PROBLEM DETAILS
Search the listing for "ankle" and copy every line where it appears.

MATERIAL PROVIDED

┄┄┄┄┄┄

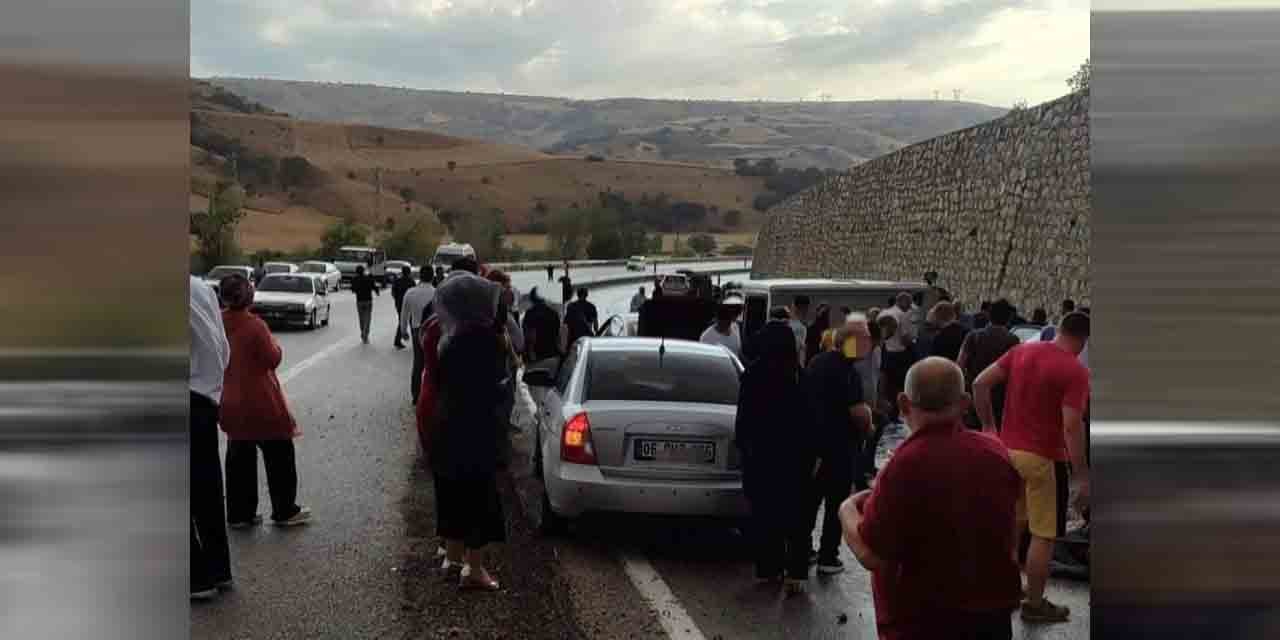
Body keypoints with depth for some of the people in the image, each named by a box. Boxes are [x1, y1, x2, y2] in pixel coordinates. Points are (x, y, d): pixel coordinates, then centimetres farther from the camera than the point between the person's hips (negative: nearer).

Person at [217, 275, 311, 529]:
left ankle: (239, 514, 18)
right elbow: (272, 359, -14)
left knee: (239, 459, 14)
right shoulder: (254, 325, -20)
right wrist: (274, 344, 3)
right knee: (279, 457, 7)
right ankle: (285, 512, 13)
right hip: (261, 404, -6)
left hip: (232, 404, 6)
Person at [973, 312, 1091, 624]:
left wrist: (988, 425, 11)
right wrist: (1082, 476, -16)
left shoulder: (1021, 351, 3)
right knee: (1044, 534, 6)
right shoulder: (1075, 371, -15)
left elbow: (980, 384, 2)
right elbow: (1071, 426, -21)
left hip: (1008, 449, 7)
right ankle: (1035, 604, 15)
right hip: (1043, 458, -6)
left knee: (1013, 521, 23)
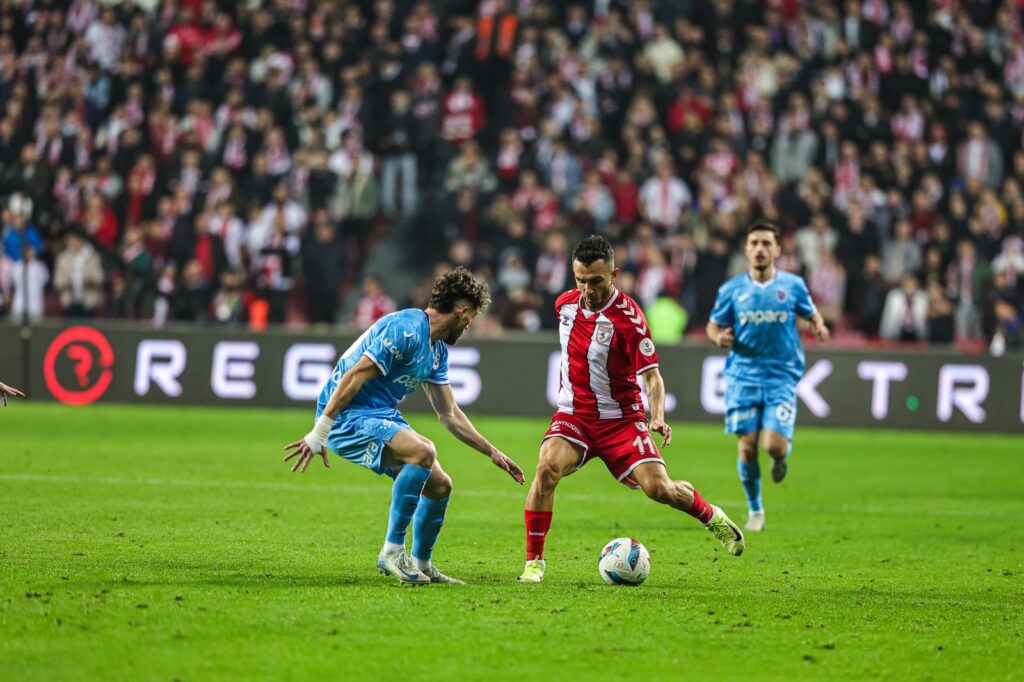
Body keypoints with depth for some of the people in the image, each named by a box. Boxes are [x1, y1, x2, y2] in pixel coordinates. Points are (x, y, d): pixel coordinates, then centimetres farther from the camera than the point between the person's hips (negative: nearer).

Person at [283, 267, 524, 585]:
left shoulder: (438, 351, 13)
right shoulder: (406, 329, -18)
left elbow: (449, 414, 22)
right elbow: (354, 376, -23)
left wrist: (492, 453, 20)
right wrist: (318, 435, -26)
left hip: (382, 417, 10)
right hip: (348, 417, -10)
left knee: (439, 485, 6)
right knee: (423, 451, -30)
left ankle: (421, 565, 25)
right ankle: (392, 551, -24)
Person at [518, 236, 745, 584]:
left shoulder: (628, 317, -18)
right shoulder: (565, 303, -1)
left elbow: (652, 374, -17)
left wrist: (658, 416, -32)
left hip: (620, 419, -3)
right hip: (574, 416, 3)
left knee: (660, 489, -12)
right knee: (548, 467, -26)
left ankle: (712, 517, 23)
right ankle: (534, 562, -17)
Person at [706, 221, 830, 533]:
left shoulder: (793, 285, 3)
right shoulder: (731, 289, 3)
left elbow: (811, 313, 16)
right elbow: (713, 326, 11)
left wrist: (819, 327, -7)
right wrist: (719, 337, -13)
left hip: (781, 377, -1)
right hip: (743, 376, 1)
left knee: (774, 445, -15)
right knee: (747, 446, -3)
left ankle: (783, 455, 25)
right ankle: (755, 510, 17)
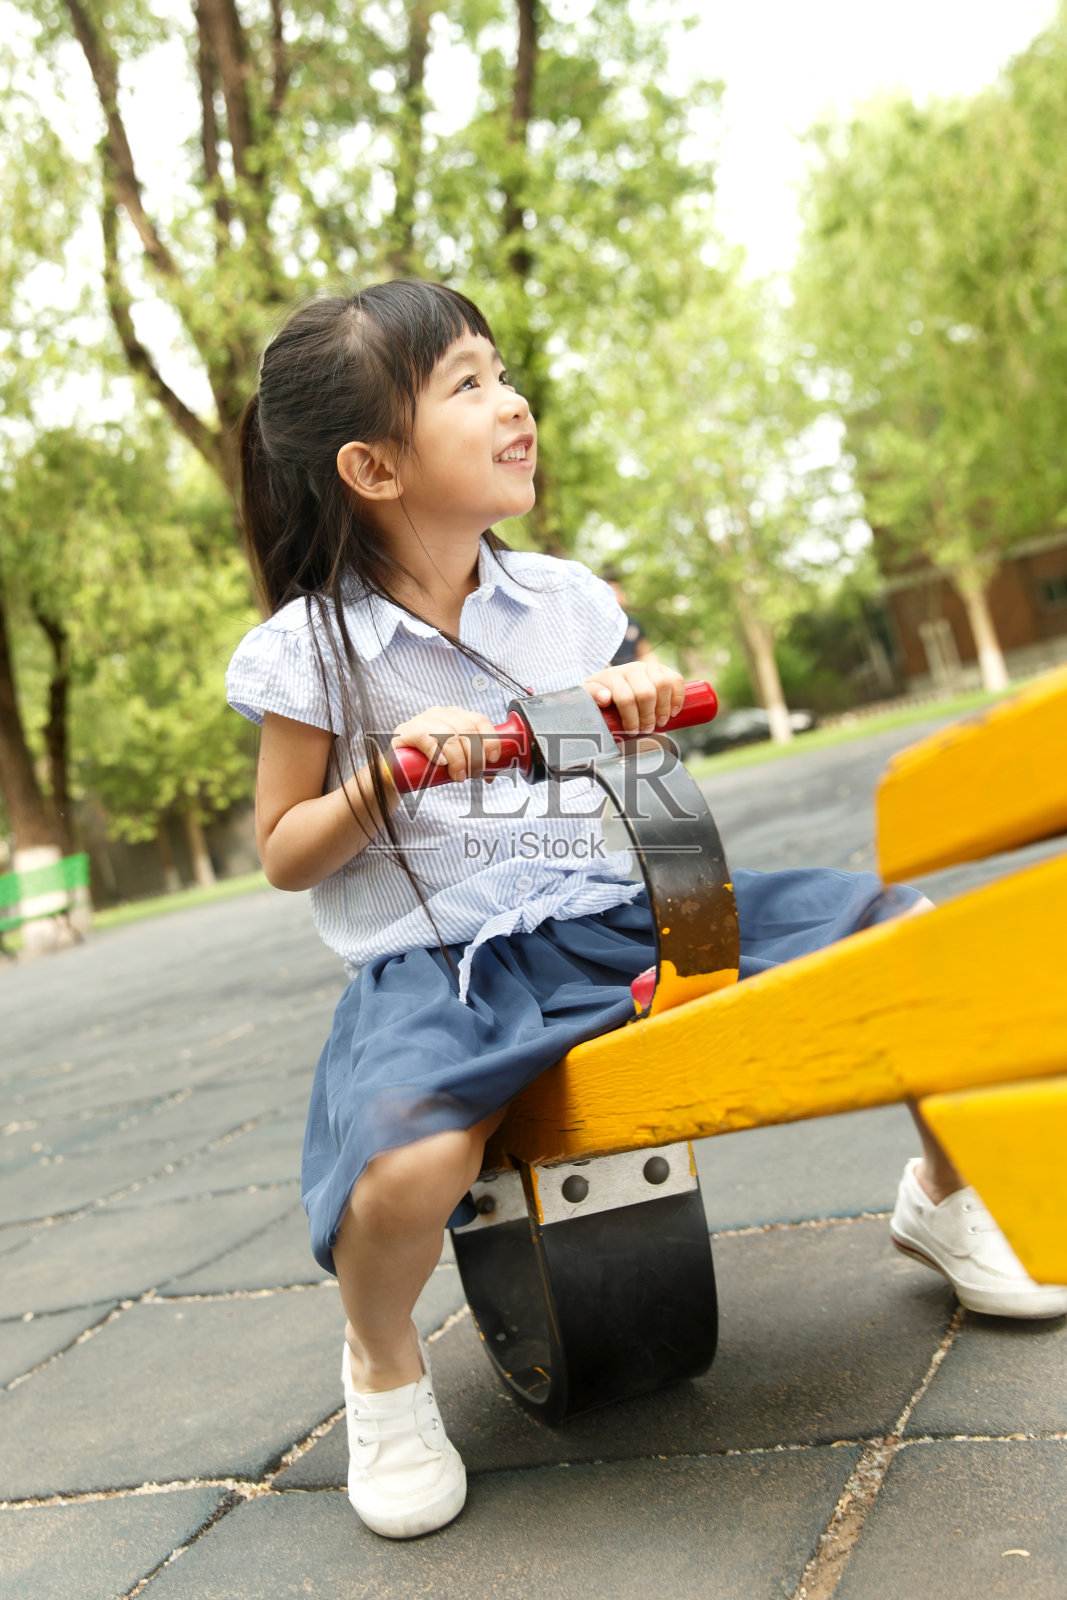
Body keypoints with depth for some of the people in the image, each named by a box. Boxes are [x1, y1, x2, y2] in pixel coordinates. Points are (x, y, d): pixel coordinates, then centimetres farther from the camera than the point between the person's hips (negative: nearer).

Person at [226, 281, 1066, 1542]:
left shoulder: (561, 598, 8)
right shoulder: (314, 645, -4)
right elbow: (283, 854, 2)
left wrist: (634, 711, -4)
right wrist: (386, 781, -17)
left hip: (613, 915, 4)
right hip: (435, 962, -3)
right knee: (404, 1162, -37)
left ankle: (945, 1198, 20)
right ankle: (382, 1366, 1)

┄┄┄┄┄┄

SOLUTION TO THIS EXERCISE
left ankle: (239, 514, 18)
right ankle: (285, 512, 13)
right ankle: (1035, 604, 15)
left ankle: (421, 565, 25)
right ankle: (392, 551, -24)
left ankle: (712, 517, 23)
right ankle: (534, 562, -17)
left ankle: (783, 455, 25)
right ankle: (755, 510, 17)
left ankle: (945, 1198, 20)
right ankle: (382, 1366, 1)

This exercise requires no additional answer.